Yo creo que sí. El teatro es necesario porque es curativo. Necesitamos que el público venga, aunque sea con mascarilla a ver una función, vuelve a sentir que la vida sigue.

Desde el escenario que contaremos historias y transmitiremos esa paz. En este caso, siendo una comedia se valora más. Vamos a disfrutar de la risa, de una hora y media de baile y de humor. 

¿Cómo has preparado el personaje de Júpiter?

Bueno, es un Júpiter muy enérgico, incluso ‘bailongo’. De hecho, Toni Acosta y yo nos marcamos un baile a lo Fred Astaire maravilloso. Se trata de un Júpiter muy físico. Realmente, somos una troupe de circo que está contando la historia de ‘Anfitrión’ y yo soy el malabarista, equilibrista, saltimbanqui, y este Júpiter bailarín necesita mucha energía.

Yo soy un actor muy físico y me gusta todo lo que tenga que ver con los saltos, con los gags visuales y creo que he aportado mucho a ese Júpiter ¡ha sido muy divertido!

Además, habéis revisado el papel de las mujeres, con mucha más presencia en esta troupe que en el texto de Moliére…

Sí, ten en cuenta que es un texto maravilloso pero que se escribió en 1668. Afortunadamente, ha cambiado mucho la forma en la que se ve a las mujeres y es verdad que en ese aspecto Juan Carlos Rubio, el director, ha querido darle mayor importancia para aportar una visión más cercana a nuestros días, en la que la mujer ya no es un simple objeto. Ha querido darle una visión más contemporánea en la que las mujeres dicen “perdona, somos iguales que los hombres y decidimos”.

Ese aspecto está muy bien traído a nuestros días sin perder la esencia de la obra de Moliére. Ha sido muy divertido ver a Toni Acosta y María Ordoñoez coger las riendas de esos personajes.

¿Hacéis de alguna manera un homenaje al oficio de los cómicos, de actor?

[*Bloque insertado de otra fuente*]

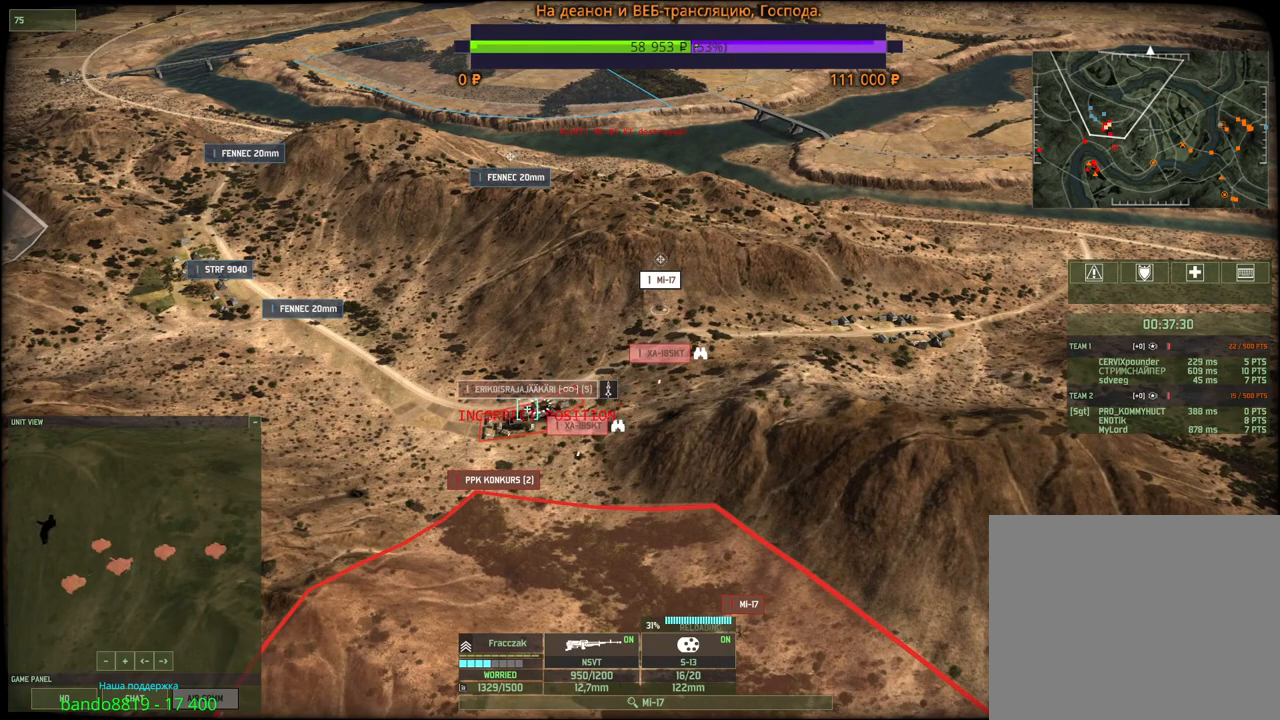
{"keys": [], "mouse": [], "events": [[150, "mouse_left", "down"], [233, "mouse_left", "up"]]}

En el fondo es una troupe de circo que tiene que representar ‘Anfitrión’, pues lo hacemos, pero en el fondo estas viendo el día a día de un circo de segunda, el circo Olimpo. Tienen que ir salvando el mes, que tiene mucho que ver con sobrevivir más que con vivir. El oficio de actor es un trabajo muy irregular, con momentos muy malos. Según la Unión de Actores, el 80% de la profesión está en paro, un dato muy triste para la profesión y sale reflejado también.

Ya por último, ¿por qué nadie se puede perder ‘Anfitrión’?

En los tiempos que corren es complicado ver una función con 6 actores. Tenemos además una producción que en Mérida es espectacular, porque en el escenario aparece el circo antes de ser montado, que es precioso de ver.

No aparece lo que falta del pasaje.